MAIN RESULTS: Two RCTs involving 112 participants were eligible for inclusion in this review. One study compared autologous bone marrow-mesenchymal stem cells (BM-MSC) plus riluzole versus control (riluzole only), while the other study compared combined intramuscular and intrathecal administration of autologous mesenchymal stem cells secreting neurotrophic factors (MSC-NTF) to placebo. The latter study was reported as an abstract and provided no numerical data. Both studies were funded by biotechnology companies. The only study that contributed to the outcome data in the review involved 64 participants, comparing BM-MSC plus riluzole versus control (riluzole only). It reported outcomes after four to six months. It had a low risk of selection bias, detection bias and reporting bias, but a high risk of performance bias and attrition bias. The certainty of evidence was low for all major efficacy outcomes, with imprecision as the main downgrading factor, because the range of plausible estimates, as shown by the 95% confidence intervals (CIs), encompassed a range that would likely result in different clinical decisions. Functional impairment, expressed as the mean change in the Amyotrophic Lateral Sclerosis Functional Rating Scale-Revised (ALSFRS-R) score from baseline to six months after cell injection was slightly reduced (better) in the BM-MSC group compared to the control group (mean difference (MD) 3.38, 95% CI 1.22 to 5.54; 1 RCT, 56 participants; low-certainty evidence). ALSFRS-R has a range from 48 (normal) to 0 (maximally impaired); a change of 4 or more points is considered clinically important. The trial did not report outcomes at 12 months. There was no clear difference between the BM-MSC and the no treatment group in change in respiratory function (per cent predicted forced vital capacity; FVC%; MD -0.53, 95% CI -5.37 to 4.31; 1 RCT, 56 participants; low-certainty evidence); overall survival at six months (risk ratio (RR) 1.07, 95% CI 0.94 to 1.22; 1 RCT, 64 participants; low-certainty evidence); risk of total adverse events (RR 0.86, 95% CI 0.62 to 1.19; 1 RCT, 64 participants; low-certainty evidence) or serious adverse events (RR 0.47, 95% CI 0.13 to 1.72; 1 RCT, 64 participants; low-certainty evidence). The study did not measure muscle strength.
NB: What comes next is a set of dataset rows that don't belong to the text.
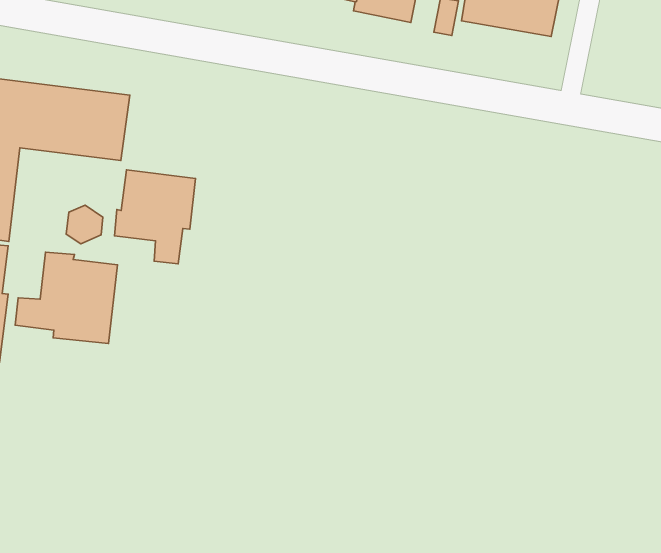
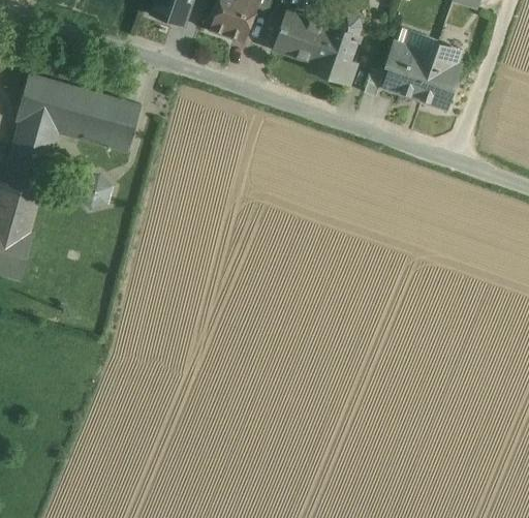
building: [114,170,195,264] -> none
building: [15,252,118,343] -> none

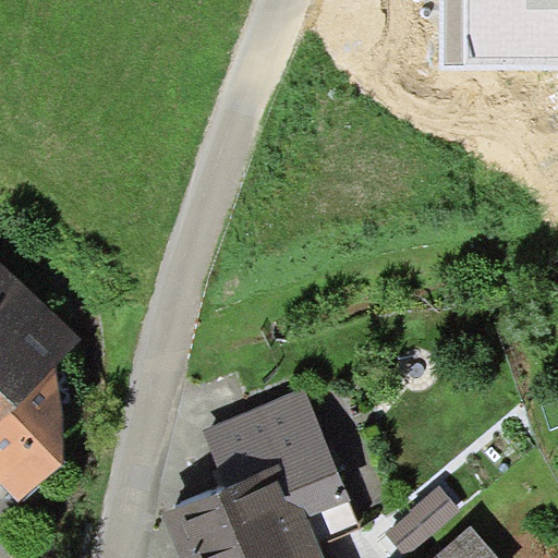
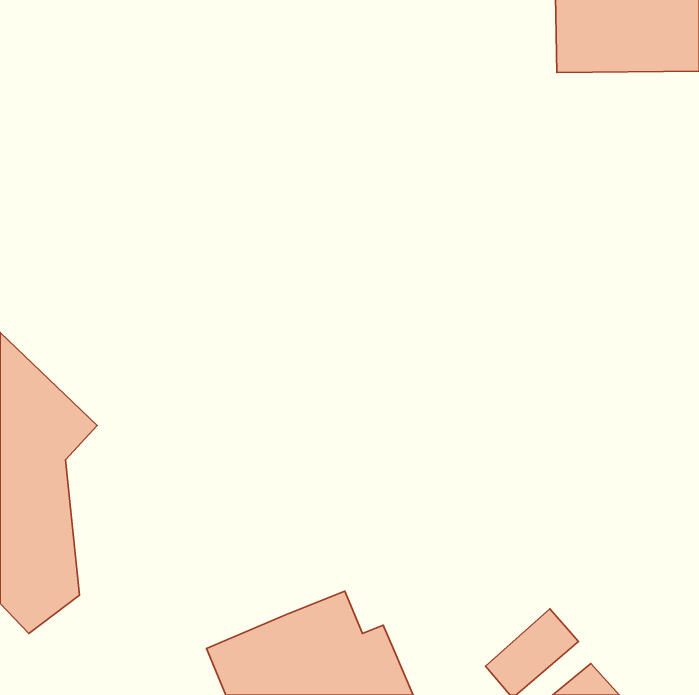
building: [205,390,351,518] -> none

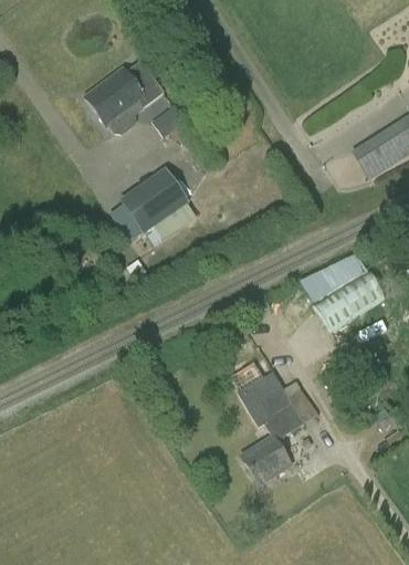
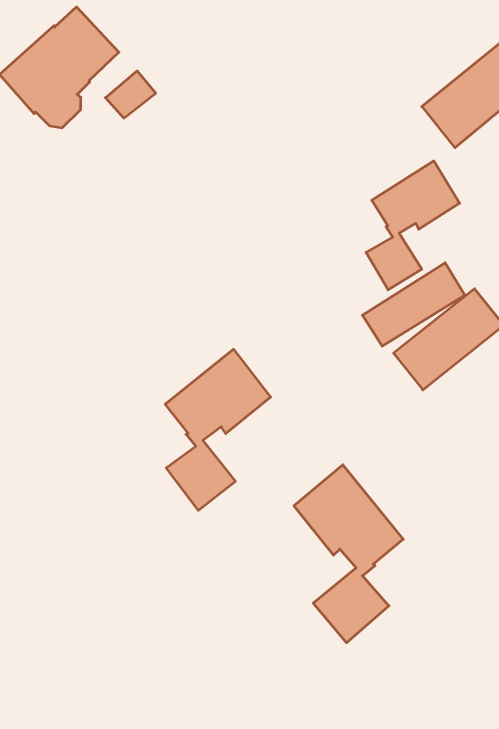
building: [118,166,197,244] -> none
building: none -> [366,161,460,290]
building: none -> [165,349,271,510]

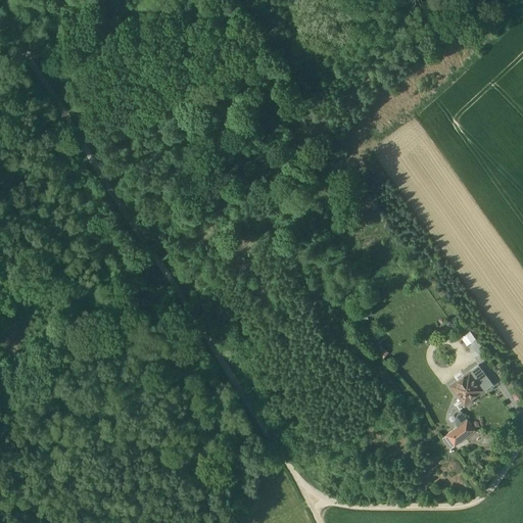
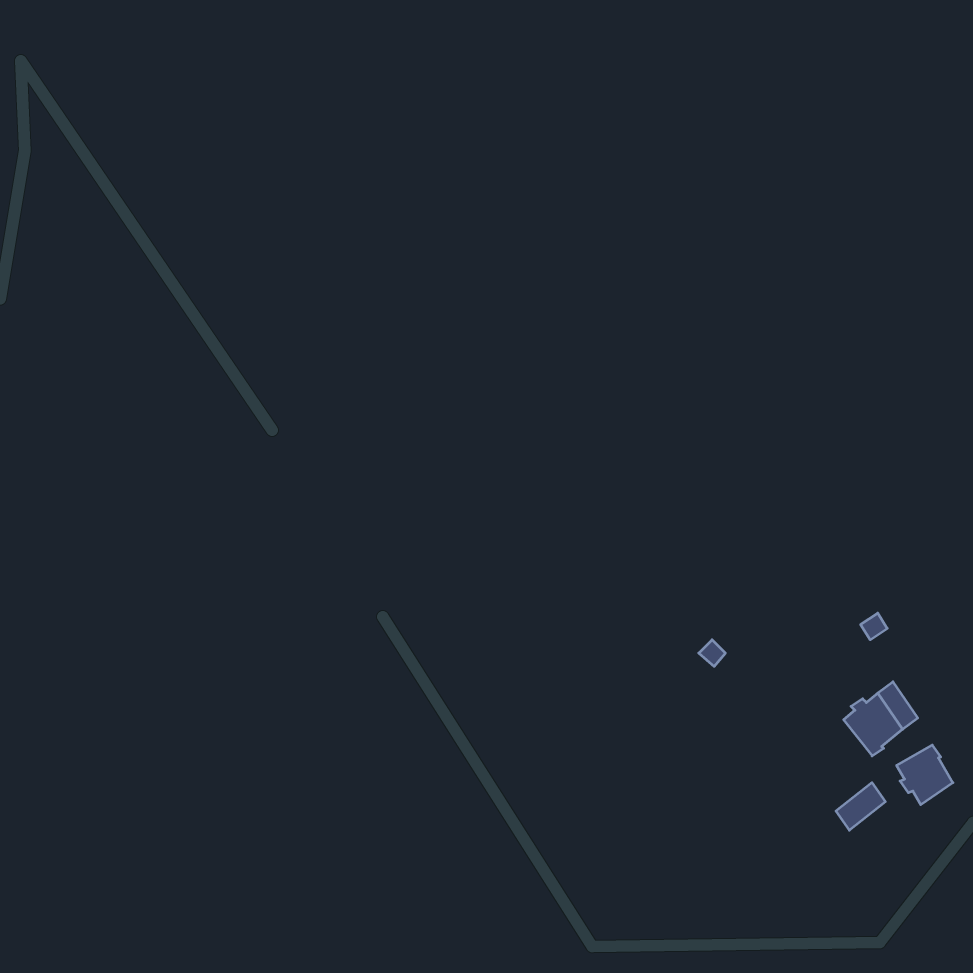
building: none -> [897,745,953,805]

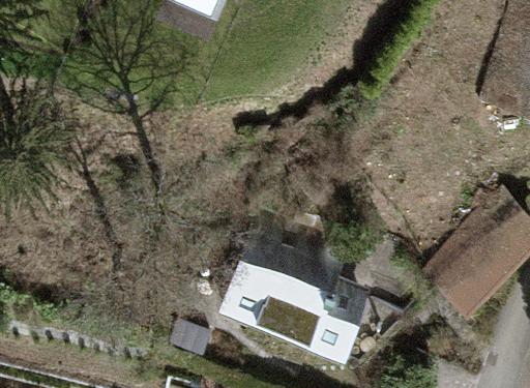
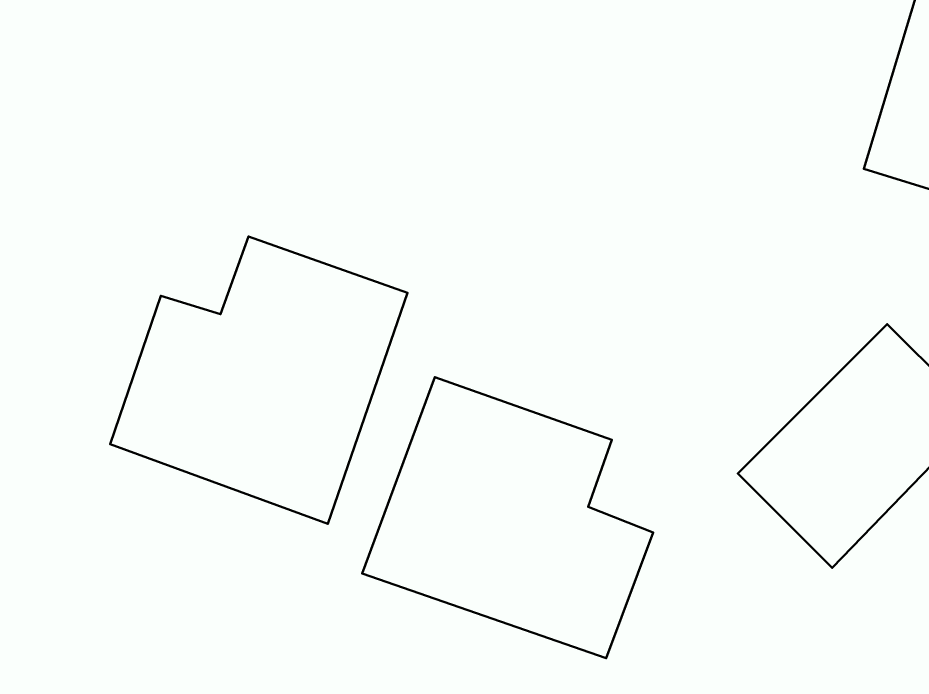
building: none -> [110,236,408,524]

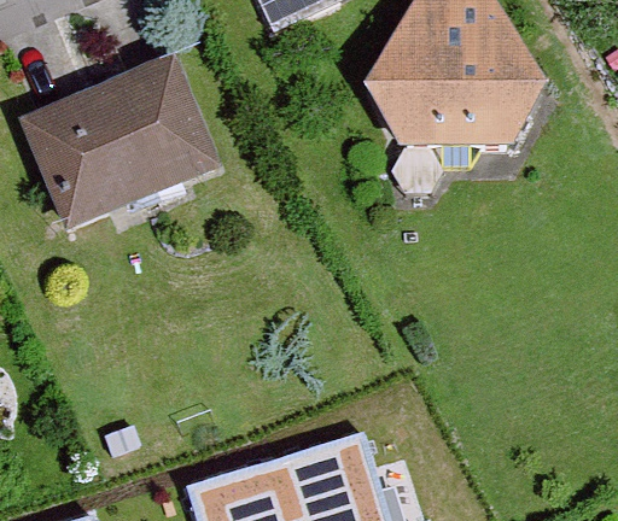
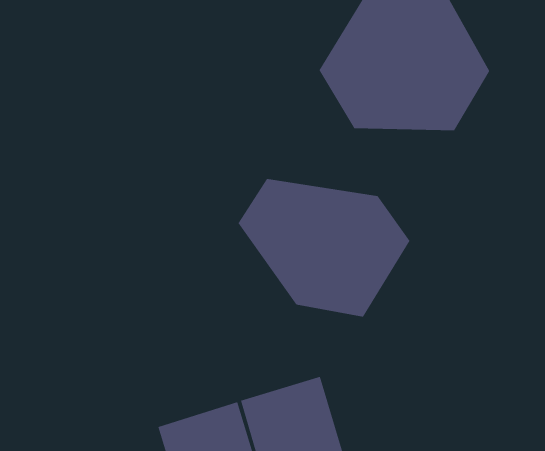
building: [22,52,221,233] -> none
building: none -> [238,178,410,318]

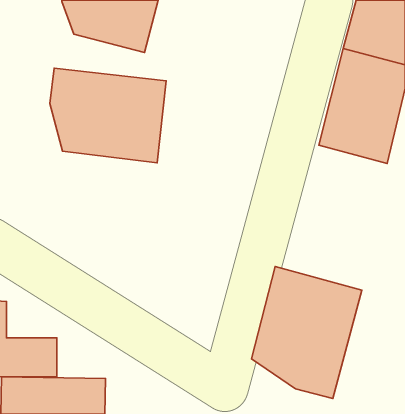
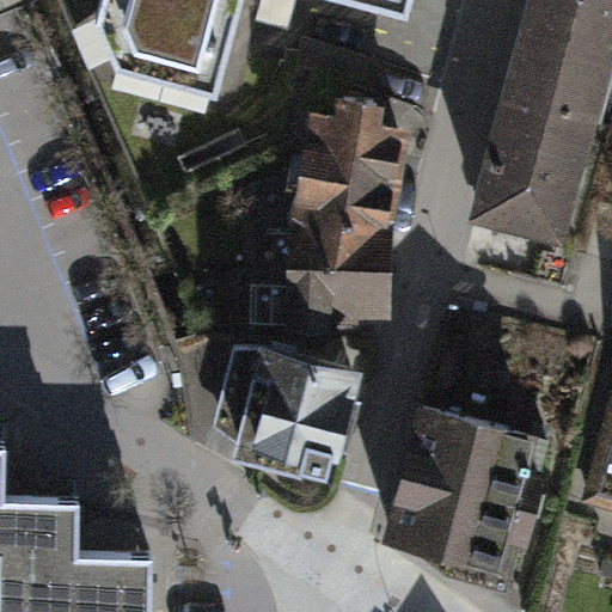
building: [50,68,166,163] -> none
building: none -> [280,109,397,336]
building: none -> [237,345,363,479]

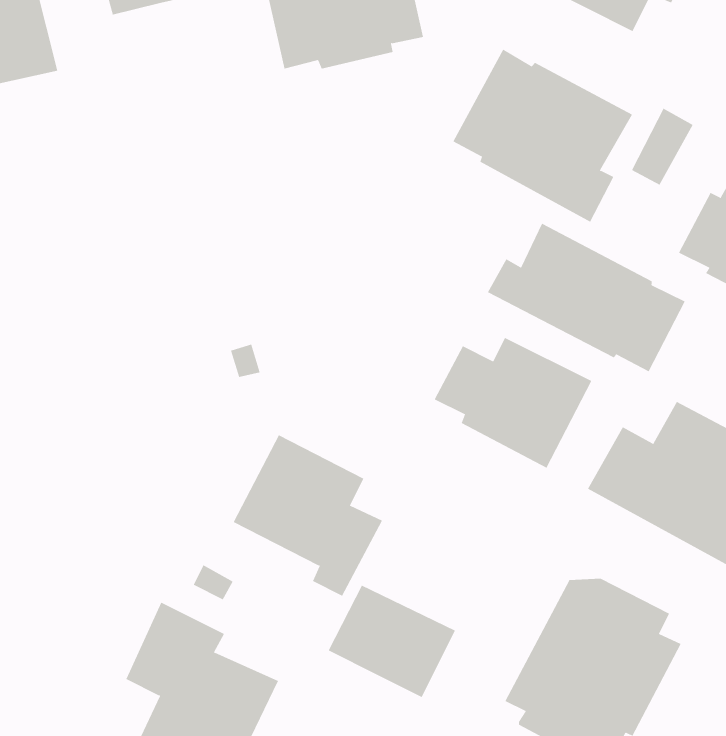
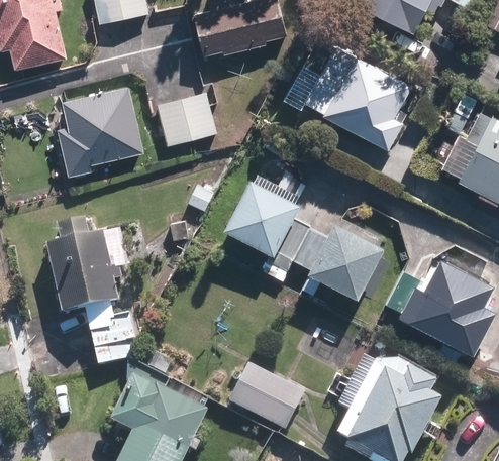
building: none -> [57,86,144,177]
building: none -> [159,93,219,147]
building: [487,223,686,372] -> none
building: none -> [45,221,137,368]
building: [233,435,383,596] -> [220,171,310,268]

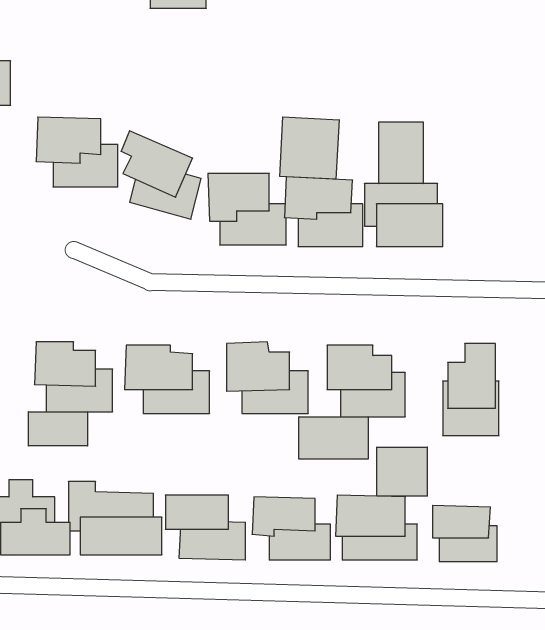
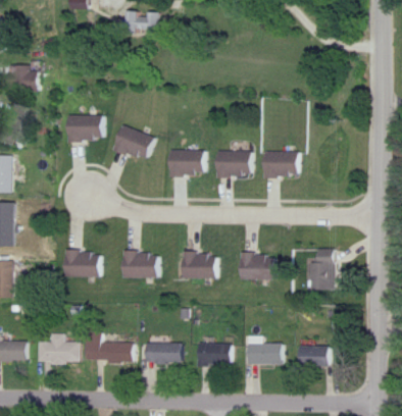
building: [280,117,339,179] -> none
building: [379,122,423,184] -> none
building: [28,412,88,446] -> none
building: [299,417,368,459] -> none
building: [377,447,427,496] -> none

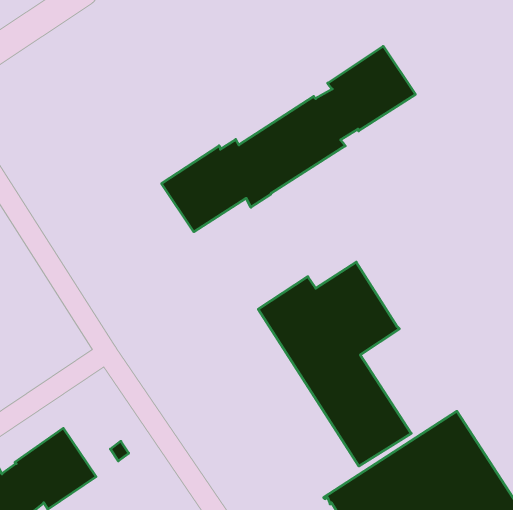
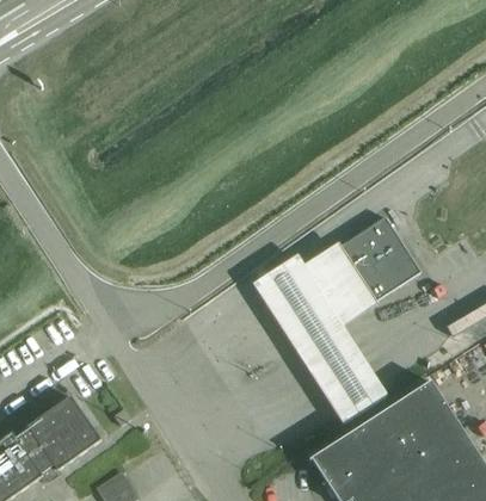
building: [162,46,415,232] -> none
building: none -> [339,214,424,302]

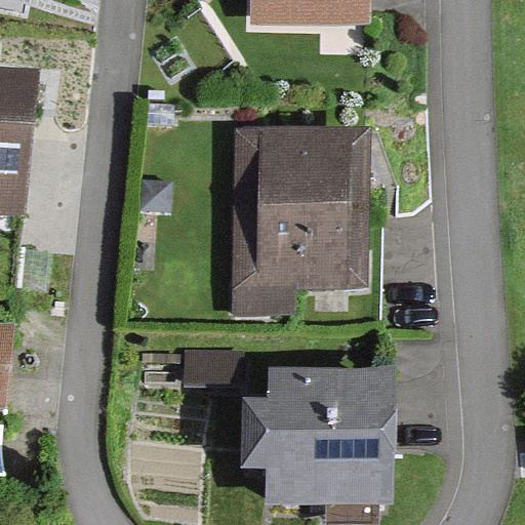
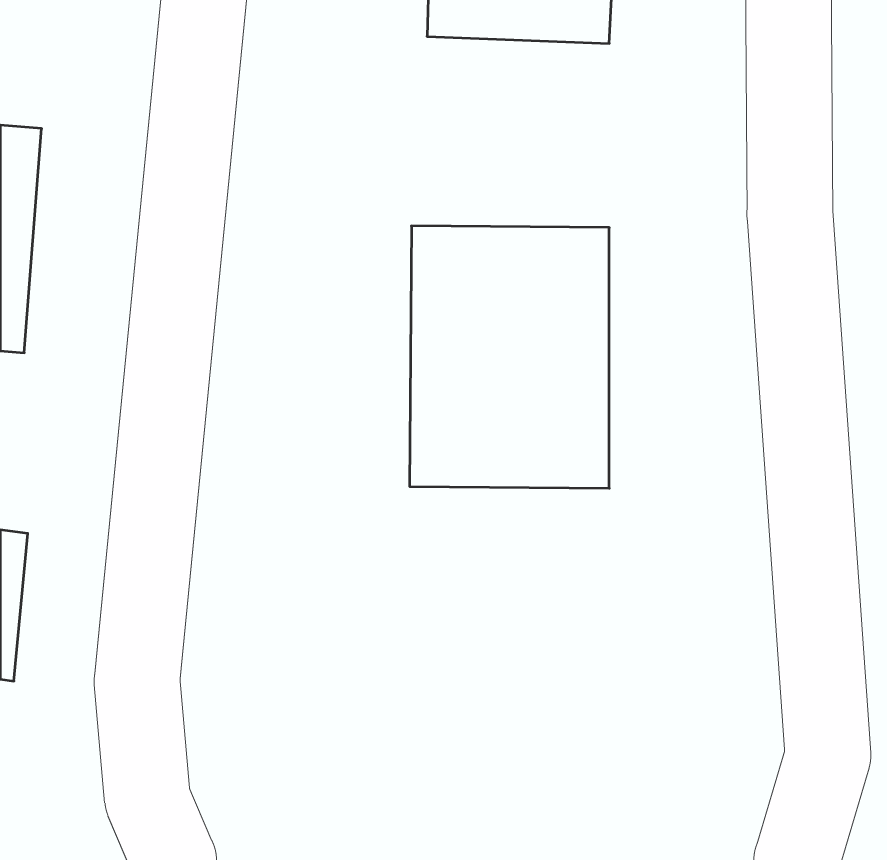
building: [261,370,372,503] -> none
AUTHORS' CONCLUSIONS: Currently, there is a lack of high-certainty evidence to guide practice on the use of cell-based therapy to treat ALS/MND. Uncertainties remain as to whether this mode of therapy is capable of restoring muscle function, slowing disease progression, and improving survival in people with ALS/MND. Although one RCT provided low-certainty evidence that BM-MSC may slightly reduce functional impairment measured on the ALSFRS-R after four to six months, this was a small phase II trial that cannot be used to establish efficacy. We need large, prospective RCTs with long-term follow-up to establish the efficacy and safety of cellular therapy and to determine patient-, disease- and cell treatment-related factors that may influence the outcome of cell-based therapy. The major goals of future research are to determine the appropriate cell source, phenotype, dose and method of delivery, as these will be key elements in designing an optimal cell-based therapy programme for people with ALS/MND. Future research should also explore novel treatment strategies, including combinations of cellular therapy and standard or novel neuroprotective agents, to find the best possible approach to prevent or reverse the neurological deficit in ALS/MND, and to prolong survival in this debilitating and fatal condition.